Of the 1,174 households, 35.9% had children under the age of 18 living in them. Of all households, 51.6% were married-couple households, 16.6% were households with a male householder and no spouse or partner present, and 26.6% were households with a female householder and no spouse or partner present. About 23.7% of all households were made up of individuals and 10.2% had someone living alone who was 65 years of age or older.

There were 1,302 housing units, of which 9.8% were vacant. The homeowner vacancy rate was 0.7% and the rental vacancy rate was 8.2%.

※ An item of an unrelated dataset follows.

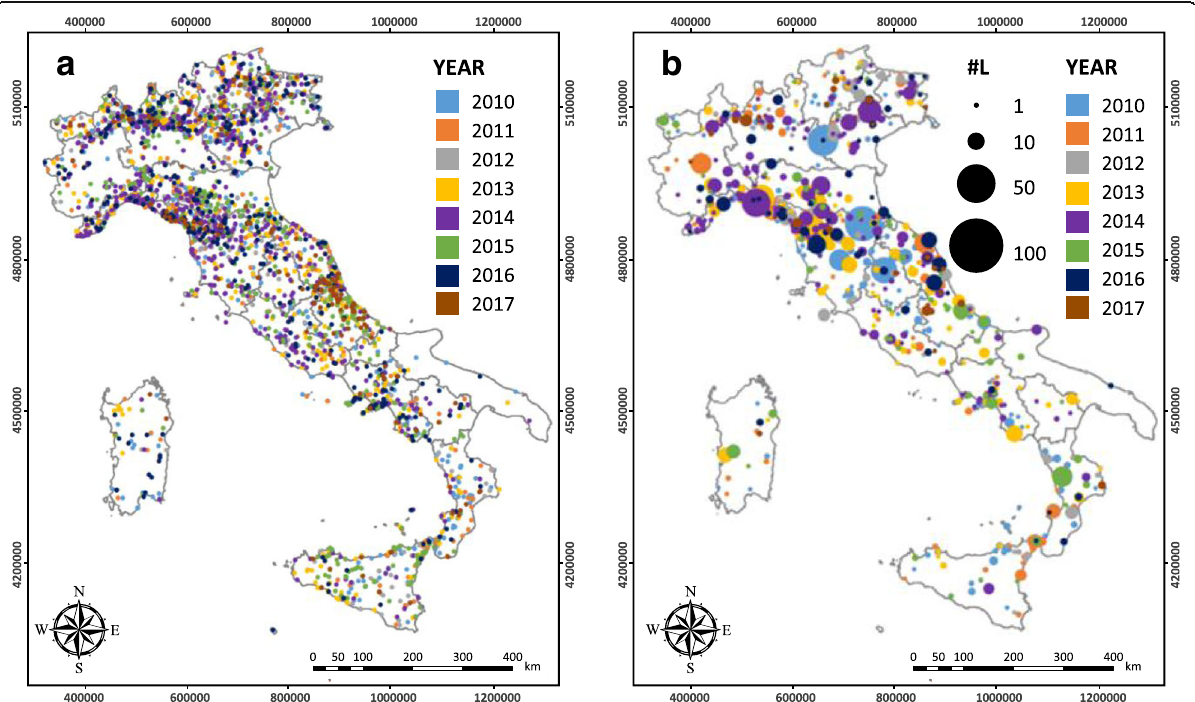
Fig. 2 The “ FraneItalia ” landslide catalog for the period 01/01/2010 – 31/12/2017: ( a ) SLE records; ( b ) ALE records [Legend: #L=Number of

Burnettown racial composition
| Race | Num. | Perc. |
|---|---|---|
| White (non-Hispanic) | 2,021 | 65.09% |
| Black or African American (non-Hispanic) | 658 | 21.19% |
| Native American | 12 | 0.39% |
| Asian | 24 | 0.77% |
| Pacific Islander | 1 | 0.03% |
| Other/Mixed | 141 | 4.54% |
| Hispanic or Latino | 248 | 7.99% |

===2010 census===
As of the 2010 census, the total population was 2,673, of whom 0.64% were American Indian or Alaska native, 0.75% were Asian, 14.22% were African American, 78.34% were white, 4.00% were some other race, and 2.06% were two or more races. 6.40% of the population were Hispanic or Latino of any race. The population was 50.17% male and 49.83% female.

The age distribution of the population was 6.17% under 5 years of age, 16.91% age 5 to 17, 60.68% age 18 to 64, and 16.24% age 65 and over.

===2000 census===
As of the census of 2000, there were 2,720 people, 1,066 households, and 770 families residing in the town. The population density was 563.5 PD/sqmi. There were 1,183 housing units at an average density of 245.1 /sqmi. The racial makeup of the town was 86.40% White, 11.88% African American, 0.26% Native American, 0.59% Asian, 0.26% from other races, and 0.62% from two or more races. Hispanic or Latino of any race were 0.74% of the population.

There were 1,066 households, out of which 31.3% had children under the age of 18 living with them, 57.0% were married couples living together, 10.6% had a female householder with no husband present, and 27.7% were non-families. 25.2% of all households were made up of individuals, and 11.2% had someone living alone who was 65 years of age or older. The average household size was 2.52 and the average family size was 3.00.

In the town, the population was spread out, with 24.4% under the age of 18, 8.6% from 18 to 24, 28.0% from 25 to 44, 26.0% from 45 to 64, and 13.0% who were 65 years of age or older. The median age was 38 years. For every 100 females, there were 102.4 males. For every 100 females age 18 and over, there were 94.1 males.

The median income for a household in the town was $33,140, and the median income for a family was $38,017. Males had a median income of $29,063 versus $22,364 for females. The per capita income for the town was $15,887. About 5.0% of families and 8.4% of the population were below the poverty line, including 8.2% of those under age 18 and 13.7% of those age 65 or over.

==Education==
It is in the Aiken County Public School District. Elementary schools including sections in their attendance boundaries are Clearwater, Gloverville, and Jefferson. LBC Middle School and Leavelle McCampbell Middle School take sections of Burnettown. Midland Valley High School is the zoned high school for all of Burnettown.